▸ **What the exercise asks**:
Return each line, exactly as given, from the one containing "floor lamp [203,290,320,622]" through the end of the entries below, and skip the rest.

▸ **Material to process**:
* * * * *
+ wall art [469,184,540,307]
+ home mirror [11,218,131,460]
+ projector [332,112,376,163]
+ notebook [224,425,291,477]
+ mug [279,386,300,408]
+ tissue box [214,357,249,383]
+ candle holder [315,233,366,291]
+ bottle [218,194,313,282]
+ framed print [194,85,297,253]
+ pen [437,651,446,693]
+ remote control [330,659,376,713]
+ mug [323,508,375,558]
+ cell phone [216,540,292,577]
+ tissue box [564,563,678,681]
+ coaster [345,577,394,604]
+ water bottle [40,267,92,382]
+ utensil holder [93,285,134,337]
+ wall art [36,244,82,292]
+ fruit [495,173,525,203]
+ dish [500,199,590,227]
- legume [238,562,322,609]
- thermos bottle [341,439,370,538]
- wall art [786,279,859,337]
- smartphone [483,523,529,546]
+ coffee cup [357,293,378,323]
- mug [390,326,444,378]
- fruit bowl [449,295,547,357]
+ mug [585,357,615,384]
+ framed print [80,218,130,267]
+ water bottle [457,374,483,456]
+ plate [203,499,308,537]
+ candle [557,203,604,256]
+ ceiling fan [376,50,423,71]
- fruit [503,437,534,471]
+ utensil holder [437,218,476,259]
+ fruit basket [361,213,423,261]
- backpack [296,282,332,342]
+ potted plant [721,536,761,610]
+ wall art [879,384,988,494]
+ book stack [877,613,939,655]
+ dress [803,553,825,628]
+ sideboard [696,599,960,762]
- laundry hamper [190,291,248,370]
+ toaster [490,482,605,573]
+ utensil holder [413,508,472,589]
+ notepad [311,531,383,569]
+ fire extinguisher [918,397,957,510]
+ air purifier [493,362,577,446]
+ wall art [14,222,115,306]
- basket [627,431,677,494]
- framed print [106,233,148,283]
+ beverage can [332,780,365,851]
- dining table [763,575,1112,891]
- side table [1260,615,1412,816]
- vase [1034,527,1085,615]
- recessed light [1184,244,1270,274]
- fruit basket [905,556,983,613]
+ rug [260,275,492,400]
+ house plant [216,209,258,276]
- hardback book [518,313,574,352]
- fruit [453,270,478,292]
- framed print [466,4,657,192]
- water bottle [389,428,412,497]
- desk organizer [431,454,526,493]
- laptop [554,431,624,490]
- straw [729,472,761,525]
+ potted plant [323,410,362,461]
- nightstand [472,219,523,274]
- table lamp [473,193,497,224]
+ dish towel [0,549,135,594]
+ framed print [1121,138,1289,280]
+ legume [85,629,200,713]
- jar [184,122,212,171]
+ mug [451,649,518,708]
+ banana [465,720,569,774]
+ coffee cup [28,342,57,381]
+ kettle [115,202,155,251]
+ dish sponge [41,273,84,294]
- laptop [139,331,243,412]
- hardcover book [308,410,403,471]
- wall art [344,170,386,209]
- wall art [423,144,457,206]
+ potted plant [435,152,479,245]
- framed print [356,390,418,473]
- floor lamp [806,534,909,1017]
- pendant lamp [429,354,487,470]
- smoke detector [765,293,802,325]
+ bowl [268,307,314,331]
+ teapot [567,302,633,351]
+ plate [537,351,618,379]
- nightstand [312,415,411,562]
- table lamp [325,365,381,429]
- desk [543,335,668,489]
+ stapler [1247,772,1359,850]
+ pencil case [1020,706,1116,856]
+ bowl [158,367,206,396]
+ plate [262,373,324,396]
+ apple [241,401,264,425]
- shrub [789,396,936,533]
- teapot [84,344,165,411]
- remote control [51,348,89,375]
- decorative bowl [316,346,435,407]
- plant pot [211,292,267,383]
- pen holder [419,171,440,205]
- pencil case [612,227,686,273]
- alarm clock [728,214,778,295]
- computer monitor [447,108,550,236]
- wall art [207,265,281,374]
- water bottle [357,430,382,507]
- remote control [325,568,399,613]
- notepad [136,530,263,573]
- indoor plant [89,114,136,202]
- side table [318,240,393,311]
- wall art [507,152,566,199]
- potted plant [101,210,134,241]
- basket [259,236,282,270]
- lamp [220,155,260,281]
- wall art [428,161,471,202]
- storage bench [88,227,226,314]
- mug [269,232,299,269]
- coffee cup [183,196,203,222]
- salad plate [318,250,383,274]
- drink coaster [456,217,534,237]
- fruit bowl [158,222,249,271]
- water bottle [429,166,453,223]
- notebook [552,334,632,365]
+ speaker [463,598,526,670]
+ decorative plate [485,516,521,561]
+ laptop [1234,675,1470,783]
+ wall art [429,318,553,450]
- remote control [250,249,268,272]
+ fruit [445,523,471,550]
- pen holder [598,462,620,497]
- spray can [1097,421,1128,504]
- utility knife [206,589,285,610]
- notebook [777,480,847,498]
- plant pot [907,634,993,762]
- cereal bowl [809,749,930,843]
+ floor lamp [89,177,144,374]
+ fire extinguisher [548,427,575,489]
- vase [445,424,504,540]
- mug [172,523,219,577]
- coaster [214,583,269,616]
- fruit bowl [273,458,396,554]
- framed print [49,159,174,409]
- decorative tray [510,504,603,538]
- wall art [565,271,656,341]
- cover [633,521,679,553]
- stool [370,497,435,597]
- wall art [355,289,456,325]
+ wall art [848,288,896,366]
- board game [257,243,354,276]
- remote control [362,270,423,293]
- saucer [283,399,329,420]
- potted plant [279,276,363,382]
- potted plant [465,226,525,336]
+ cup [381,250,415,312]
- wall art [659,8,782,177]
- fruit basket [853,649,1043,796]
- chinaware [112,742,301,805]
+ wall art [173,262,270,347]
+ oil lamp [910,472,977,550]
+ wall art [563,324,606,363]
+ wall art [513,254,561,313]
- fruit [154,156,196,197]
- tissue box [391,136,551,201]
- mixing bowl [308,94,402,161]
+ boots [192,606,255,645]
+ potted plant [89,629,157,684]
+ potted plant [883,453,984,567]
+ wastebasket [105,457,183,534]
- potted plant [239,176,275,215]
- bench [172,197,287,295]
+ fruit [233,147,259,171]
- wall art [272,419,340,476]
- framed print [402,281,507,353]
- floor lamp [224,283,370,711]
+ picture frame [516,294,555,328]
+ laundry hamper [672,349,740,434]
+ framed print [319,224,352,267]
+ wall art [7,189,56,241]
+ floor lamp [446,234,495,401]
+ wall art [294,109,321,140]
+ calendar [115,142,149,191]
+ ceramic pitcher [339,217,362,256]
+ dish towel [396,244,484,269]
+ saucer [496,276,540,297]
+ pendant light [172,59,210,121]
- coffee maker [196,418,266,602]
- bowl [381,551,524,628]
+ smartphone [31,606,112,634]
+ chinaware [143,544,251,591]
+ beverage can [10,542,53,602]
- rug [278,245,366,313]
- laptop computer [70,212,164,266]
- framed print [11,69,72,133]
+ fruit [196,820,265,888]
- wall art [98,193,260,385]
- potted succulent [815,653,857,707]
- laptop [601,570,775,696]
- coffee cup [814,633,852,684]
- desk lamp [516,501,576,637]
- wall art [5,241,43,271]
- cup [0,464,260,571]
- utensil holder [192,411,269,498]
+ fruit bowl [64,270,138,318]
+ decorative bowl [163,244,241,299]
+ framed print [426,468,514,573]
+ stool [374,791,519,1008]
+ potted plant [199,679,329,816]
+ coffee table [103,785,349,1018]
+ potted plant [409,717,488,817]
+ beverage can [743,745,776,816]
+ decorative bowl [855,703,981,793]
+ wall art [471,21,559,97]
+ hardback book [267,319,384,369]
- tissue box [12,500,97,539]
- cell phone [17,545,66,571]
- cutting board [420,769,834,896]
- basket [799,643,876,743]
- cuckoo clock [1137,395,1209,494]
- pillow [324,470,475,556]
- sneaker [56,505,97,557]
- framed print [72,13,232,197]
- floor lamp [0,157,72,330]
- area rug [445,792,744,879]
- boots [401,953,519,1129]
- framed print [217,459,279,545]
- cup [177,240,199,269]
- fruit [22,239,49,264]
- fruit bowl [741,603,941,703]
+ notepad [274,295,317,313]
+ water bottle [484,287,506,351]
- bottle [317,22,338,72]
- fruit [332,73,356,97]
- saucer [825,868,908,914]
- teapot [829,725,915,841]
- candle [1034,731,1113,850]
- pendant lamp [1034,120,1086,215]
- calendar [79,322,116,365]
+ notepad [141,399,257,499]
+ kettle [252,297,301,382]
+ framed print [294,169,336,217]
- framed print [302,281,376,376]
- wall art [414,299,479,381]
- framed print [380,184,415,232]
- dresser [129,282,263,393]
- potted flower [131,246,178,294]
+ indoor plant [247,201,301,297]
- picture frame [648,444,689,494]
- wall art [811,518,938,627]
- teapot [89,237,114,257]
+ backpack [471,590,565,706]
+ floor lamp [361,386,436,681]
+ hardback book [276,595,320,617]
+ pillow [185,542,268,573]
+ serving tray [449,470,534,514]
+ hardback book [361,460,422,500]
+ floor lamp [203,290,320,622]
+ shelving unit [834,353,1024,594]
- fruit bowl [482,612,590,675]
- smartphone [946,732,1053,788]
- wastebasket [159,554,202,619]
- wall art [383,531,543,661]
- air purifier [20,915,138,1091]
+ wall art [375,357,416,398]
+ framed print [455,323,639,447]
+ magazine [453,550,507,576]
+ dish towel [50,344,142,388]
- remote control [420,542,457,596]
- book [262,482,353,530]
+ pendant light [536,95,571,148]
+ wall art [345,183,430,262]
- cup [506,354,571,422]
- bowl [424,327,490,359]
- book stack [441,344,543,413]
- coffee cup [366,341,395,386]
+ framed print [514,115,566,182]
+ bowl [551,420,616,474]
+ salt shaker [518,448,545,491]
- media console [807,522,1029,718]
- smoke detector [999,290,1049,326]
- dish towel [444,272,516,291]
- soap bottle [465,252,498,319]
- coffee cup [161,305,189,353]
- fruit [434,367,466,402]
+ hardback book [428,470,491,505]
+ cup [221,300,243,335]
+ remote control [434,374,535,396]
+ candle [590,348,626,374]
* * * * *
▸ **Response**:
+ floor lamp [203,290,320,622]
+ shelving unit [834,353,1024,594]
- fruit bowl [482,612,590,675]
- smartphone [946,732,1053,788]
- wastebasket [159,554,202,619]
- wall art [383,531,543,661]
- air purifier [20,915,138,1091]
+ wall art [375,357,416,398]
+ framed print [455,323,639,447]
+ magazine [453,550,507,576]
+ dish towel [50,344,142,388]
- remote control [420,542,457,596]
- book [262,482,353,530]
+ pendant light [536,95,571,148]
+ wall art [345,183,430,262]
- cup [506,354,571,422]
- bowl [424,327,490,359]
- book stack [441,344,543,413]
- coffee cup [366,341,395,386]
+ framed print [514,115,566,182]
+ bowl [551,420,616,474]
+ salt shaker [518,448,545,491]
- media console [807,522,1029,718]
- smoke detector [999,290,1049,326]
- dish towel [444,272,516,291]
- soap bottle [465,252,498,319]
- coffee cup [161,305,189,353]
- fruit [434,367,466,402]
+ hardback book [428,470,491,505]
+ cup [221,300,243,335]
+ remote control [434,374,535,396]
+ candle [590,348,626,374]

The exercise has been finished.